(Saved data entries)

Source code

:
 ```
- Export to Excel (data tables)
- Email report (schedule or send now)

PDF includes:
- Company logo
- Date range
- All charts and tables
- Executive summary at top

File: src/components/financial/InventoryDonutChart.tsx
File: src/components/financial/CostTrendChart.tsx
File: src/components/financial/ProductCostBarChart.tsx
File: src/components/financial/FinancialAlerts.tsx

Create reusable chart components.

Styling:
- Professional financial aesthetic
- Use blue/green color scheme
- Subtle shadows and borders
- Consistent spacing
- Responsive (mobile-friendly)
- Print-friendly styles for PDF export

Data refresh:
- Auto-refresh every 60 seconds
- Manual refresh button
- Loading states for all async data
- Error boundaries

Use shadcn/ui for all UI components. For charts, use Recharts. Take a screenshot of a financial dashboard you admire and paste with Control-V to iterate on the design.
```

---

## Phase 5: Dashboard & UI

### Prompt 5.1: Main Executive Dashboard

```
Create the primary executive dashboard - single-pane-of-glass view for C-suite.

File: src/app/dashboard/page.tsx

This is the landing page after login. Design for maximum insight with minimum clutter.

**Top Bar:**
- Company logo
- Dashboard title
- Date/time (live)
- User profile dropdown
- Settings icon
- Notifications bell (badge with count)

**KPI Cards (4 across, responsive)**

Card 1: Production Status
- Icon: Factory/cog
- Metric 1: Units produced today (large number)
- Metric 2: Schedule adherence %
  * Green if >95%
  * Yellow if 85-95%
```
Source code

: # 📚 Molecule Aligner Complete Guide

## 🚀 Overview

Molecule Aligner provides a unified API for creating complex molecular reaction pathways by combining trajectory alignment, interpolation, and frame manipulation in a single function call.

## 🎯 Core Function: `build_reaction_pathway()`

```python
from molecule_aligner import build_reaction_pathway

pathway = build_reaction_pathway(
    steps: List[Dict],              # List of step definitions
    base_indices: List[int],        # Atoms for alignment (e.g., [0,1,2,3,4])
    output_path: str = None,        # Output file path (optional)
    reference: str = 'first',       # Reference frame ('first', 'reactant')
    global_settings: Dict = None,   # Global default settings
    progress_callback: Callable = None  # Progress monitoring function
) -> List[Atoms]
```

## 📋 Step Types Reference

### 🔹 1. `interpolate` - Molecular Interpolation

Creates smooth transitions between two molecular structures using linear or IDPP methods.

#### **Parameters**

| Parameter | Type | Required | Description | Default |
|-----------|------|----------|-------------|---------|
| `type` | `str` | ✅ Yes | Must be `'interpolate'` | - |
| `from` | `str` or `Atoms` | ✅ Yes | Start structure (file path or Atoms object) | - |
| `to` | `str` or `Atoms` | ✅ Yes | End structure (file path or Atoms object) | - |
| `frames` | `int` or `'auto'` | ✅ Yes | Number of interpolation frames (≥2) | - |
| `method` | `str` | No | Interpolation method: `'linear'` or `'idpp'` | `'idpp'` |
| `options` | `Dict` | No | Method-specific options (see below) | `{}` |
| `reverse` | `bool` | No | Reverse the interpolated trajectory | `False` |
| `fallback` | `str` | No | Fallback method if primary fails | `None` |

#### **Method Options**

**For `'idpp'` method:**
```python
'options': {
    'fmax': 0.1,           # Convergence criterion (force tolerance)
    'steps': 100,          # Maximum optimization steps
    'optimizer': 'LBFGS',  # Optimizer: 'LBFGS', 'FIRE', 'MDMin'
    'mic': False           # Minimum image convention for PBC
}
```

**EXERCISE GOAL:** All of the entries above are to be printed again exactly.

**COMPLETED EXERCISE:**
Source code

:
 ```
- Export to Excel (data tables)
- Email report (schedule or send now)

PDF includes:
- Company logo
- Date range
- All charts and tables
- Executive summary at top

File: src/components/financial/InventoryDonutChart.tsx
File: src/components/financial/CostTrendChart.tsx
File: src/components/financial/ProductCostBarChart.tsx
File: src/components/financial/FinancialAlerts.tsx

Create reusable chart components.

Styling:
- Professional financial aesthetic
- Use blue/green color scheme
- Subtle shadows and borders
- Consistent spacing
- Responsive (mobile-friendly)
- Print-friendly styles for PDF export

Data refresh:
- Auto-refresh every 60 seconds
- Manual refresh button
- Loading states for all async data
- Error boundaries

Use shadcn/ui for all UI components. For charts, use Recharts. Take a screenshot of a financial dashboard you admire and paste with Control-V to iterate on the design.
```

---

## Phase 5: Dashboard & UI

### Prompt 5.1: Main Executive Dashboard

```
Create the primary executive dashboard - single-pane-of-glass view for C-suite.

File: src/app/dashboard/page.tsx

This is the landing page after login. Design for maximum insight with minimum clutter.

**Top Bar:**
- Company logo
- Dashboard title
- Date/time (live)
- User profile dropdown
- Settings icon
- Notifications bell (badge with count)

**KPI Cards (4 across, responsive)**

Card 1: Production Status
- Icon: Factory/cog
- Metric 1: Units produced today (large number)
- Metric 2: Schedule adherence %
  * Green if >95%
  * Yellow if 85-95%
```
Source code

: # 📚 Molecule Aligner Complete Guide

## 🚀 Overview

Molecule Aligner provides a unified API for creating complex molecular reaction pathways by combining trajectory alignment, interpolation, and frame manipulation in a single function call.

## 🎯 Core Function: `build_reaction_pathway()`

```python
from molecule_aligner import build_reaction_pathway

pathway = build_reaction_pathway(
    steps: List[Dict],              # List of step definitions
    base_indices: List[int],        # Atoms for alignment (e.g., [0,1,2,3,4])
    output_path: str = None,        # Output file path (optional)
    reference: str = 'first',       # Reference frame ('first', 'reactant')
    global_settings: Dict = None,   # Global default settings
    progress_callback: Callable = None  # Progress monitoring function
) -> List[Atoms]
```

## 📋 Step Types Reference

### 🔹 1. `interpolate` - Molecular Interpolation

Creates smooth transitions between two molecular structures using linear or IDPP methods.

#### **Parameters**

| Parameter | Type | Required | Description | Default |
|-----------|------|----------|-------------|---------|
| `type` | `str` | ✅ Yes | Must be `'interpolate'` | - |
| `from` | `str` or `Atoms` | ✅ Yes | Start structure (file path or Atoms object) | - |
| `to` | `str` or `Atoms` | ✅ Yes | End structure (file path or Atoms object) | - |
| `frames` | `int` or `'auto'` | ✅ Yes | Number of interpolation frames (≥2) | - |
| `method` | `str` | No | Interpolation method: `'linear'` or `'idpp'` | `'idpp'` |
| `options` | `Dict` | No | Method-specific options (see below) | `{}` |
| `reverse` | `bool` | No | Reverse the interpolated trajectory | `False` |
| `fallback` | `str` | No | Fallback method if primary fails | `None` |

#### **Method Options**

**For `'idpp'` method:**
```python
'options': {
    'fmax': 0.1,           # Convergence criterion (force tolerance)
    'steps': 100,          # Maximum optimization steps
    'optimizer': 'LBFGS',  # Optimizer: 'LBFGS', 'FIRE', 'MDMin'
    'mic': False           # Minimum image convention for PBC
}
```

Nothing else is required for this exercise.